The Healthy Living Magazine

Diabetes Rates Rise in Asia

By Tracey Neithercott , ,

Type 2 diabetes is an increasing epidemic in Asia, says a study published this week in the Journal of the American Medical Association. After analyzing hundreds of articles and data on type 2 diabetes published between 1980 and this year, the researchers found that rates have been rapidly rising. But unlike diagnoses in the West, which tend to occur in older adults with high body mass indexes (BMIs), most cases in Asia are in young to middle-aged adults who aren't necessarily overweight.
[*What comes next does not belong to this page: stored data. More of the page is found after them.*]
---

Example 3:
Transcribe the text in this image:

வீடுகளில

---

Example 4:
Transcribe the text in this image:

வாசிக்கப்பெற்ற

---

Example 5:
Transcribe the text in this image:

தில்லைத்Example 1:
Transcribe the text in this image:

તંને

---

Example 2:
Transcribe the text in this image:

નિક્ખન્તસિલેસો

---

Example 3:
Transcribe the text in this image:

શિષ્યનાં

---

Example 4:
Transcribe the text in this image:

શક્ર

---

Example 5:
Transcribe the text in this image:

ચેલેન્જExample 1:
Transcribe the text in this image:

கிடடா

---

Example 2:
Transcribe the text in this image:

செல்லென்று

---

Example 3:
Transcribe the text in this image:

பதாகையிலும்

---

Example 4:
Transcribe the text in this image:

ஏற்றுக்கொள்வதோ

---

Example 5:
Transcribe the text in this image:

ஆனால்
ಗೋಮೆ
The reason for the weight disparity between Asians and whites with diabetes? Though obesity rates aren't high in Asia, the authors suggest that recent economic booms throughout the region have led to worsening diets and more sedentary lifestyles. The study found that the westernized way of life is particularly harmful to Asians, who are more prone to abdominal fat, a risk factor for type 2 diabetes.

High rates of gestational diabetes in Asian women—whose risk for the disease is two to three times that of their white counterparts—could be the culprit behind the early age of diabetes onset, say the study's authors. A mother's gestational diabetes ups a child's risk of diabetes and, when combined with a low birth weight and over-nutrition later in life, could be a contributing factor to the epidemic.
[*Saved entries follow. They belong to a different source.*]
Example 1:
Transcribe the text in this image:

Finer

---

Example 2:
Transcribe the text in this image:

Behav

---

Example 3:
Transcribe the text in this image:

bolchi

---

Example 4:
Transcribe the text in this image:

Various other aspects—from genetics and smoking to urbanization and high levels of stress—may also be contributors to the upsurge of diabetes cases.

Stopping the swelling numbers is critical, say the researchers. According to International Diabetes Federation projections, by 2025 more than 60 percent of all diabetes cases will come from Asia, the world's most populated region. The same calculation says India's type 2 population will grow from about 40 million to nearly 70 million between 2007 and 2025. China's numbers will jump from 39 million to 59 million. And the total number of people in Asia with type 2 diabetes will increase by 66 million.